**Document extract:**
Segment Open

Quick answer
You tried to reassign a variable declared with const. const locks the binding (the name) to its initial value permanently — it does not lock the value's contents. If you need to change what the variable points to, declare it with let instead; if you only need to change an object's property or push to an array, that's mutation, which const already allows.
The exact error string
const count = 0;
count = count + 1;
// Uncaught TypeError: Assignment to constant variable.
const total = 0;
total += 10;
// Uncaught TypeError: Assignment to constant variable.
Reassignment vs mutation
This is the single most important distinction for this error: const forbids pointing the variable at a new value (reassignment) but says nothing about changing an object or array's existing contents (mutation).

Segment Closed

Rewrite the const error explainer from "Quick answer" up to and including "const already allows.", substituting "reference" for "binding".

**Supplied data:**
Segment Open

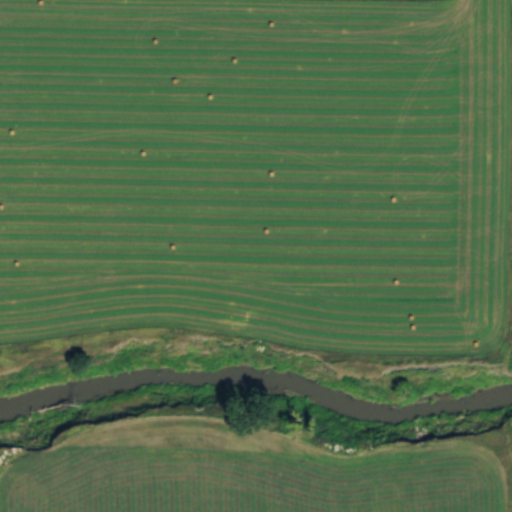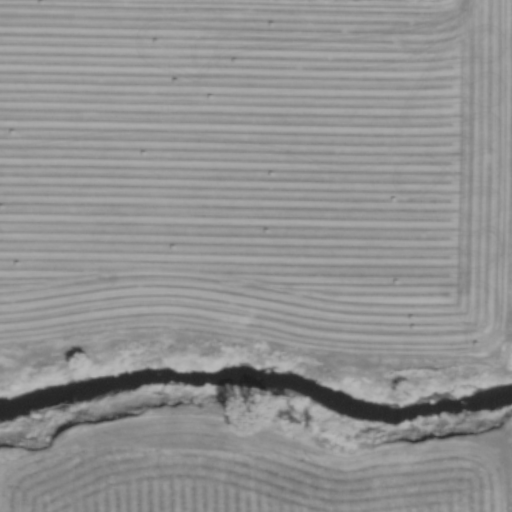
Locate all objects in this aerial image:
river: (257, 384)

Segment Closed

**Solution to the problem:**
Quick answer
You tried to reassign a variable declared with const. const locks the reference (the name) to its initial value permanently — it does not lock the value's contents. If you need to change what the variable points to, declare it with let instead; if you only need to change an object's property or push to an array, that's mutation, which const already allows.